HYBRID EVENT: You can participate in person at Paris, France or Virtually from your home or work.
Sergio Huerta Ochoa, Speaker at Chemical Engineering Conferences
Universidad Autonoma Metropolitana Campus Iztapalapa, Mexico
Title : Whole-cell bioconversion of naringenin using Yarrowia lipolytica 2.2ab in surface and liquid cultures


Naringenin is a polyphenolic molecule considered within the subgroup of flavanones that in addition to the important antioxidant activity, several beneficial effects on health have been attributed to this molecule. Flavonoids are natural phenolic compounds that exert several biological acivities suchlike antioxidant, antiinflammatory, antibacterial, antiviral, estrogenic, vasodilator, hepatoprotective, antihemorrhagic, and many others. Naringenin is a polyphenolic molecule considered within the subgroup of flavanones, which in addition to the important antioxidant activity, several beneficial effects on health have been attributed to this molecule. For this reason, the study of this molecule has attracted the attention of various research groups. The flavanones also called bioactive compounds, are plant origin and their industrial production is limited due to their complex extraction from vegetal substrates and the low extraction obtained. To overcome these limitations, the microbial biosynthesis may represent a suitable alternative to increase its production. The antioxidant activity exerted by the flavonoids is related to the hydroxyl groups in the polyphenol B ring, reason why the increase of the antioxidant activity in the flavonoids is directly related to the hydroxylation degree. The increase in the hydroxylation degree of the flavonoid molecules can be directed from specific molecules by means of its bioconversion by enzymes or whole microbial cells. This study aims to identify the resulted products from naringenin bioconversion by whole cells of Yarrowia lipolytica 2.2ab (Yl2.2ab) either superficial and liquid culture media. Identification of the hydroxylated products was performed by HPLC and HPLC-MS-MS. Antioxidant activity was measured by ABTS and DPPH methods. Increase on hydroxylated and dehydrogenated groups from naringenin bioconversion by Yl2.2ab was observed in both culture media; apigenin, luteolin, aromadrine, ampelopsin and myricetin compounds were identified. These molecules are highly desired by the pharmaceutical and food industries; then are considered as compounds with high value added. Additionally, the compounds obtained have greater antioxidant activity with respect to naringenin, the molecule used as precursors during bioconversion by complete cells of Yl2.2ab shown in this work.

Audience Take Away:

  • The audience will learn that the biological properties of flavonoids with important beneficial effects on human health might be enhanced by increasing the adding more hydroxylated and / or methoxylated groups of an original precursor. They will also learn that bioconversion processes consist of enzymatic modifications to a given substrate by biological systems (microbial whole cells) as biocatalysts.
  • The industrial production of flavonoids is restricted due to low concentrations in plant tissues, low presence in species, and difficulties find during its extraction from plants. To overcome these restrictions a promising strategy is the bioconversion mechanism. In this study, the biological properties of the flavonoids are analyzed focusing on the relationship between their antioxidant activity and the degree of hydroxylation which occur through alternative processes such as microbial bioconversion, obtaining compounds with greater added value.
  • This simple process of microbial bioconversion for the efficient production of polyhydroxylated compounds from naringenin by yeast Y. lipolytica 2.2ab gives rise to future research projects where this type of process is carried out with whole cells and bioactive compounds serving as a direct antecedent and as a basis for an optimization of the process.
  • Because this process of bioconversion is simple it represents a practical and efficient solution in the obtaining of compounds of interest.
  • The bioconversion process can be optimized to provide new information, selection of the appropriate bioreactor and obtain better production.

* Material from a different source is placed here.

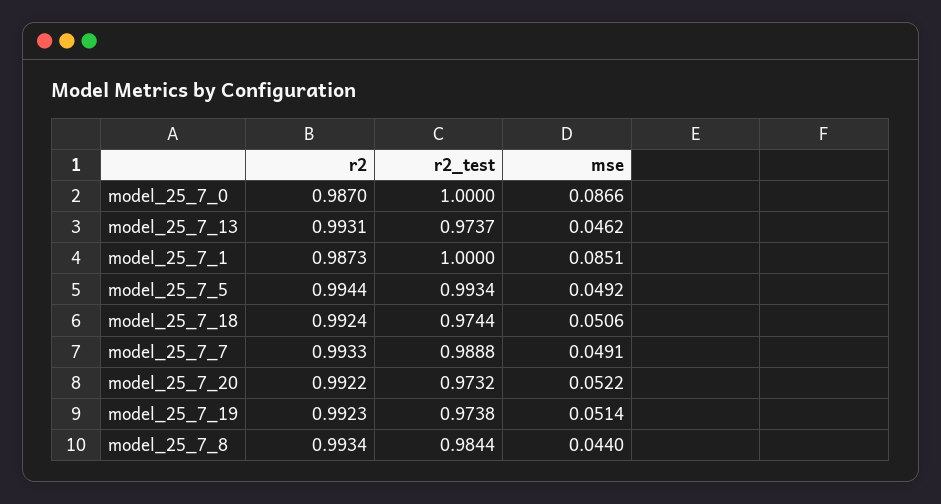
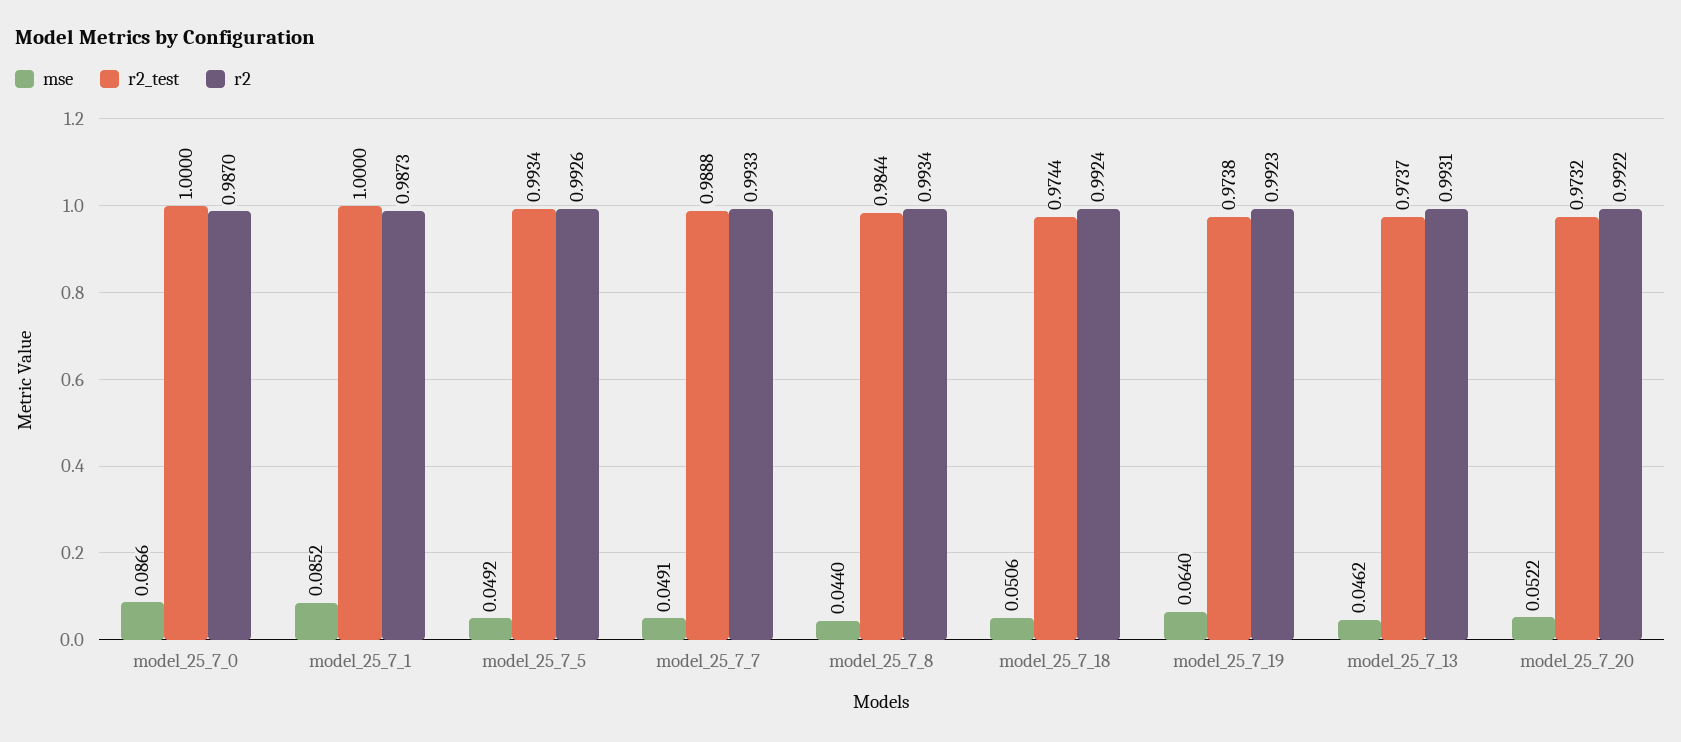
mse, model_25_7_1: 0.0851 -> 0.0852
r2, model_25_7_5: 0.9944 -> 0.9926
mse, model_25_7_19: 0.0514 -> 0.064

Doctor Sergio Huerta Ochoa was born in Orizaba Veracruz on July 16, 1956. He studied for a Bachelor's Degree in Chemical Engineering at the Universidad Veracruzana in Orizaba Veracruz, obtaining the degree in 1979. He completed a Master's degree in Chemical Engineering at the Universidad Autónoma Metropolitana Iztapalapa Unit, in Mexico City obtaining the degree in 1984. And obtained the Doctorate in the University of Reading in the United Kingdom in 1993. He spent a sabbatical year (2007-2008) as Honorary Research Associate in the Department of Biochemical Engineering, London University College in London, UK. His experience is mainly focused on engineering bioconversion processes using whole cells in partitioning bioreactors. He has been a member of the Editorial Committee of the Biochemical Engineering Journal of the ELSEVIER Publishing House. He belongs to the National System of Researchers (SNI) in "Level II", a full member of the SMBB since 1995 and of the Mexican Academy of Sciences since 2014.